Dataset records:
- - -

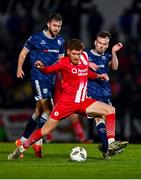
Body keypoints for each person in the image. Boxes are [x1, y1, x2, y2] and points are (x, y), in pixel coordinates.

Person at [8, 39, 128, 160]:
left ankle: (111, 144)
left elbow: (85, 72)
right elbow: (49, 69)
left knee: (110, 110)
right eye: (74, 54)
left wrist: (98, 75)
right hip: (66, 103)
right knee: (45, 130)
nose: (77, 57)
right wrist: (42, 67)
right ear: (68, 52)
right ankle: (21, 148)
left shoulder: (84, 57)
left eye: (79, 53)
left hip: (82, 102)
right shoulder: (63, 62)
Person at [15, 13, 65, 158]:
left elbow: (61, 62)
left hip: (51, 79)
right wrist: (19, 68)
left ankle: (21, 141)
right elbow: (23, 53)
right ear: (48, 24)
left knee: (39, 112)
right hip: (38, 77)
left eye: (59, 26)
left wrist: (62, 79)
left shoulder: (61, 41)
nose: (57, 28)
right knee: (48, 110)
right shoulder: (36, 38)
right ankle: (37, 144)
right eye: (54, 25)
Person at [86, 31, 125, 156]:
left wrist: (113, 52)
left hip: (105, 93)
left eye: (105, 44)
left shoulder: (107, 56)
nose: (102, 46)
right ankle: (109, 145)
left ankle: (105, 147)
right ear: (95, 42)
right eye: (100, 43)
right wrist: (87, 63)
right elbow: (71, 62)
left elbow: (115, 67)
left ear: (107, 45)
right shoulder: (85, 54)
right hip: (91, 92)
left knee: (104, 119)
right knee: (98, 119)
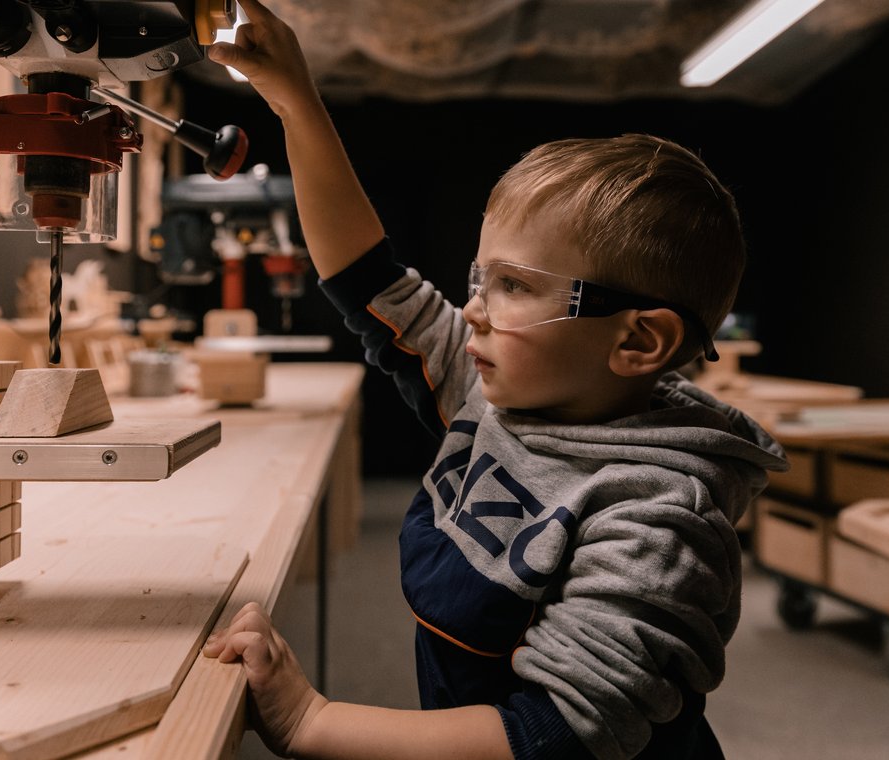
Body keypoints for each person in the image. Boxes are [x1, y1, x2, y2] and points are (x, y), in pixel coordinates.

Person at [202, 2, 788, 757]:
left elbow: (556, 734)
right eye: (481, 278)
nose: (473, 309)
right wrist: (294, 102)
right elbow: (369, 279)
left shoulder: (656, 521)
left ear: (638, 340)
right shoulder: (500, 392)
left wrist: (309, 720)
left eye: (514, 285)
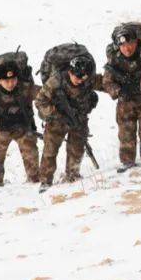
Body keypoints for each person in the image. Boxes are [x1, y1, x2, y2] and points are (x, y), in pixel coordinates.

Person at [36, 52, 98, 190]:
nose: (80, 80)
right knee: (50, 151)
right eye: (77, 77)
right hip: (56, 121)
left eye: (83, 78)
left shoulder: (87, 80)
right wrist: (55, 113)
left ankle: (73, 175)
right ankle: (46, 181)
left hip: (78, 120)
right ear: (70, 71)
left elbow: (95, 92)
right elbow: (40, 101)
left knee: (77, 148)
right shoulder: (55, 82)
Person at [0, 56, 40, 187]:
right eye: (6, 81)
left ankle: (33, 180)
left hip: (22, 128)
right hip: (0, 131)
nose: (11, 83)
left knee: (31, 154)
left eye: (13, 79)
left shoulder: (25, 88)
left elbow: (45, 94)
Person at [102, 24, 141, 170]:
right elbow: (107, 81)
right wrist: (118, 91)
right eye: (122, 45)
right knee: (126, 134)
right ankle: (127, 161)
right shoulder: (114, 60)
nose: (127, 48)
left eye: (129, 44)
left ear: (136, 42)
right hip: (125, 103)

- - -

Show a copy of each line from the data that includes the word "shoulder".

left shoulder: (84, 57)
right shoulder: (63, 62)
left shoulder: (61, 41)
right shoulder: (36, 38)
left shoulder: (107, 56)
right shoulder: (85, 54)
left shoulder: (656, 521)
right shoulder: (500, 392)
left shoulder: (87, 80)
right shoulder: (55, 82)
left shoulder: (25, 88)
right shoulder: (114, 60)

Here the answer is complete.